Bei der Suche nach einer neuen Strategie im Irak sind für die US-Regierung einem Zeitungsbericht zufolge drei Optionen in den Mittelpunkt gerückt. Die endgültige Entscheidung könnte Präsident George W. Bush bereits vor Weihnachten bekannt geben.

HB WASHINGTON. Eine Variante beinhalte eine kurzzeitige Aufstockung der Truppen um 15 000 bis 30 000 Mann, um die Sicherheit in Bagdad zu verstärken und die Ausbildung der irakischen Sicherheitskräfte zu beschleunigen, berichtet die „Washington Post“. Ein weiterer Ansatz sehe vor, die US-Streitkräfte aus dem innerirakischen Konflikt herauszuhalten, damit sie sich auf den Kampf gegen Terroristen konzentrieren könnten. Die dritte Option besage, die politische Unterstützung der schiitischen Mehrheit auszubauen, während Verhandlungsversuche mit sunnitischen Aufständischen aufgegeben werden sollen.

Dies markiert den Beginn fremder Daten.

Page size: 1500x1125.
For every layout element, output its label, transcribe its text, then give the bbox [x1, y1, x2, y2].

Ziel des Weißen Hauses sei es, gemeinsam mit Außenministerium, Nationalem Sicherheitsrat, CIA und Pentagon eine Alternative zu den Empfehlungen der so genannten Baker-Kommission zu entwerfen, schreibt die Zeitung unter Berufung auf Regierungsbeamte. Das Ergebnis werde US-Präsident George W. Bush möglicherweise bereits in einer Rede an die Nation in der Woche nach dem 18. Dezember bekannt geben.

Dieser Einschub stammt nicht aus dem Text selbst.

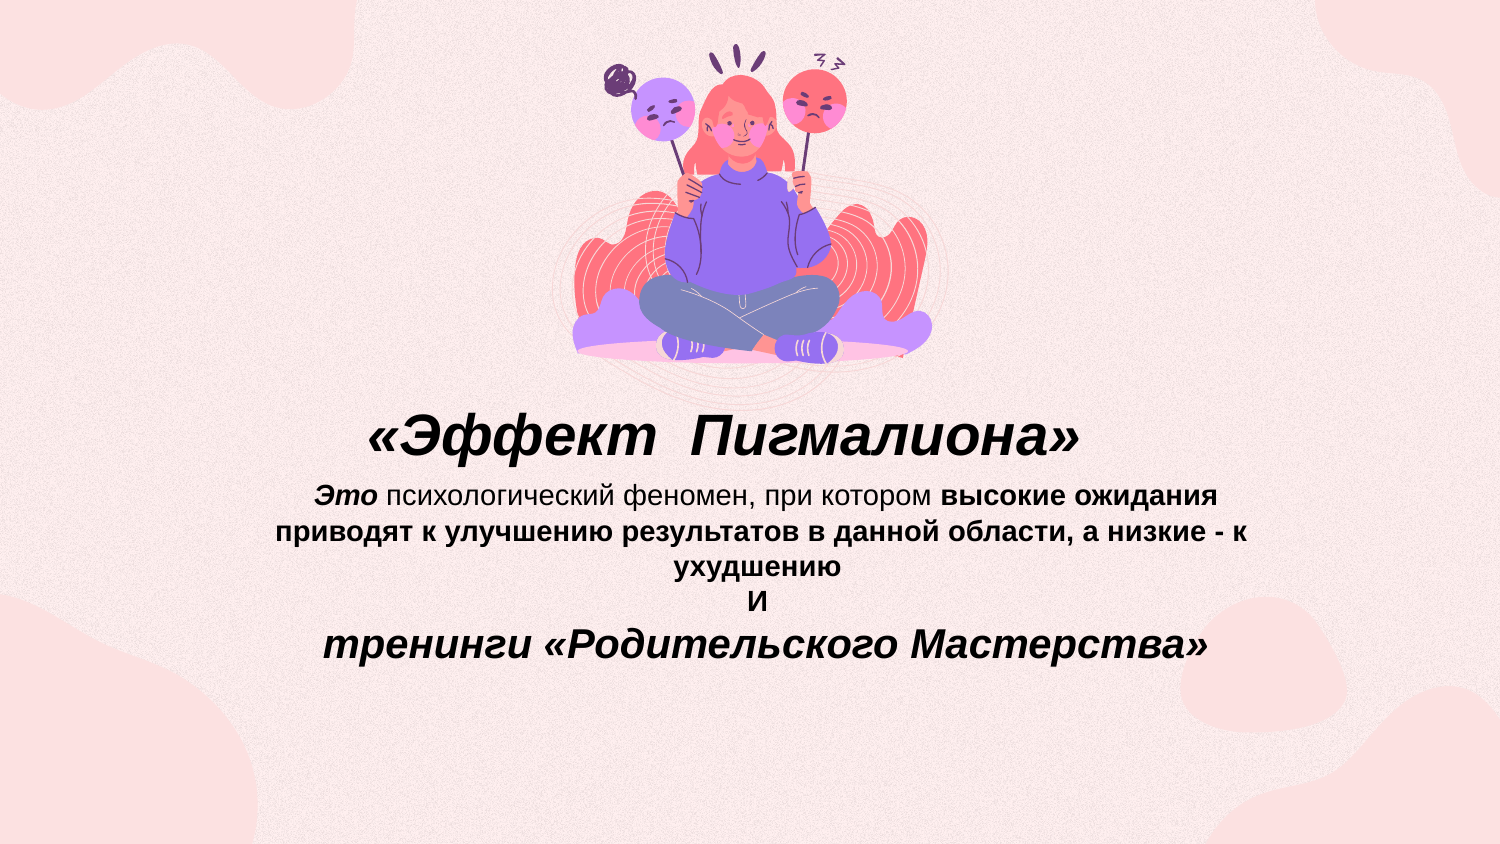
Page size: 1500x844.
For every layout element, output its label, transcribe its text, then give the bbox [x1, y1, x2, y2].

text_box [549, 43, 951, 412]
list Это психологический феномен, при котором высокие ожидания приводят к улучшению результатов в данной области, а низкие - к ухудшению И тренинги «Родительского Мастерства» [246, 457, 1278, 737]
title «Эффект Пигмалиона» [281, 382, 1184, 457]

Die unabhängige Expertenkommission unter Leitung von Ex-Außenminister James Baker und des Demokraten Lee Hamilton hatte am Mittwoch ihren Bericht zur Irak-Politik vorgelegt. Darin wird unter anderem ein Abzug der US-Kampftruppen bis 2008 und eine neue diplomatische Offensive, die auch Gespräche mit dem Iran und Syrien einschließt, empfohlen. Der US-Präsident hat noch zwei weitere Studien zur künftigen Strategie im Irak beim Nationalen Sicherheitsrat und beim Generalstab in Auftrag gegeben.

Nach Angaben der „Washington Post“ verstärkt sich bei der Diskussion innerhalb der Bush-Regierung über den Irak die Absicht, die Verantwortung für die Lösung der innerirakischen Probleme den Irakern zu übertragen. Nicht näher bezeichneten Quellen zufolge ist die Debatte mittlerweile von „Ermattung, Frustration und dem wachsenden Wunsch geprägt, sich vom Irak freizumachen“.

In seiner wöchentlichen Rundfunkansprache nannte Bush die Vorschläge der Baker-Kommission am Samstag „durchdacht“. Seine Regierung begutachte ernsthaft jede der Empfehlungen. Bevor eine Entscheidung über einen Kurswechsel im Irak getroffen werde, wolle er jedoch alle Ratschläge hören, betonte der Präsident.